6. Salted, Pickled, and Smoked Foods
These products typically contain preservatives, such as nitrates, which are intended to prolong shelf life. The additives used in processed foods can accumulate in your body over time. Eventually, such toxins cause damage at the cellular level and lead to diseases like cancer. When smoked foods are cooked at high temperatures, the nitrates are converted to the much more dangerous nitrites.
7. Soda and Carbonated Beverages
Sodas have been at the center of the health debate for two decades. Filled with high-fructose corn syrup (HFCS), dyes, and a host of other chemicals, they are very bad for your health. They provide zero nutritional value and can rob your body of the nutrients you get from other foods. Adding “diet” to the label means you’re also consuming aspartame – and that is no better than rat poison.
To emphasize that YOU MUST STOP DRINKING COKE, look at this instantaneous effects of soda in our body:
Nasal Cavity Pain
A study conducted at the University of Southern California reveals that the carbon dioxide in carbonated beverages alerts pain sensors in your nasal cavity.
Carbonation from beverages like soda causes two sensations, making your mouth taste sour and a tingling feeling in your nose and throat. The burning sensation that many people feel when drinking carbonated drinks stems from nerves that respond to pain sensations and temperature in your nose and mouth.
Consuming one or more carbonated drinks per day may cause you to experience nighttime heartburn. One study revealed that heartburn at night, nocturnal gastroesophageal reflux, is fairly common. Researchers also report that frequent heartburn may lead to laryngitis, asthma and pneumonia. If you often have heartburn try cutting back on carbonated drinks as this may be the culprit.

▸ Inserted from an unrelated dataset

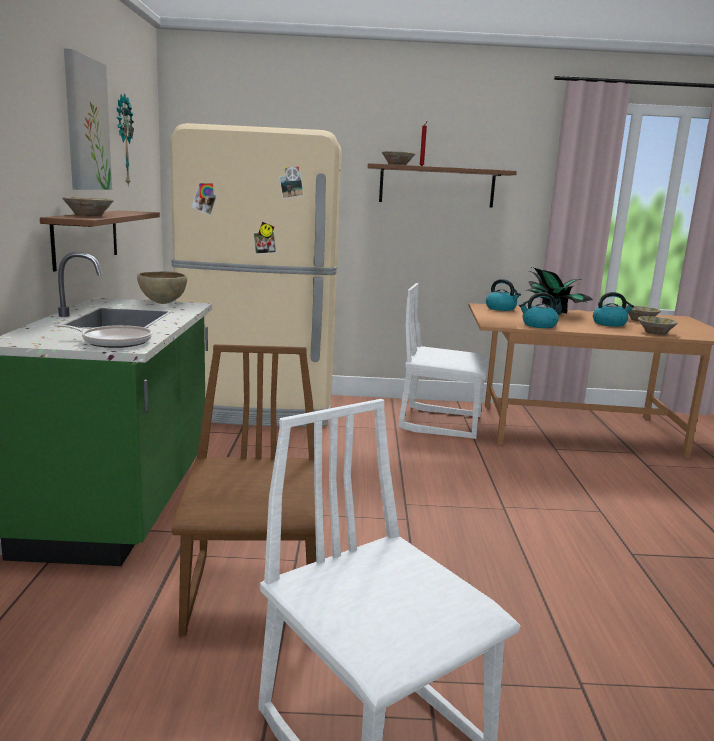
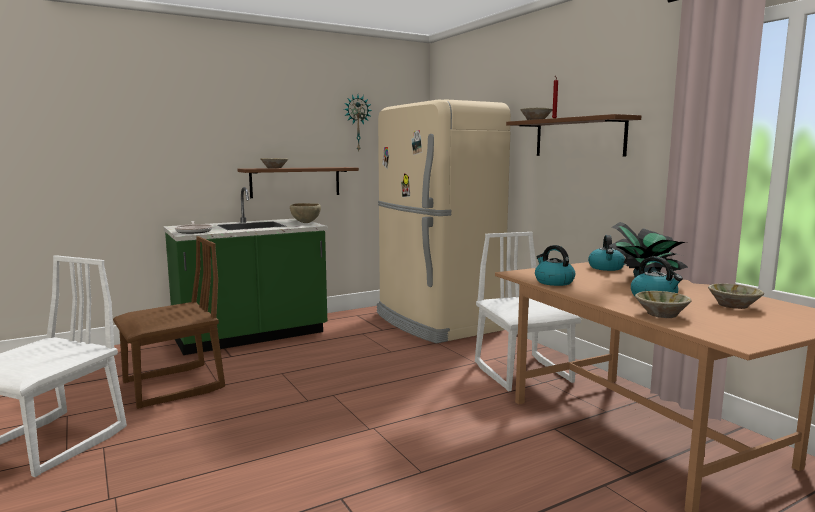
camera: 60 degrees right, 5 degrees down
(86, 124) = (302, 116): picture -> none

Kidney specialists determined that excessive consumption of carbonated beverages is a risk factor for kidney disease and may lead to inflammation and damage to your kidneys, according to a 2010 issue of the Journal of the American Society of Nephrology.
Physically active girls who consume carbonated cola drinks are five times more likely to have bone fractures than active girls who do not drink soda, reports Grace Wyshak, associate professor in the departments of biostatistics and population and international health at the Harvard School of Public Health. Carbonated drinks contain phosphoric acid, which has been shown to deplete calcium levels and bone mass.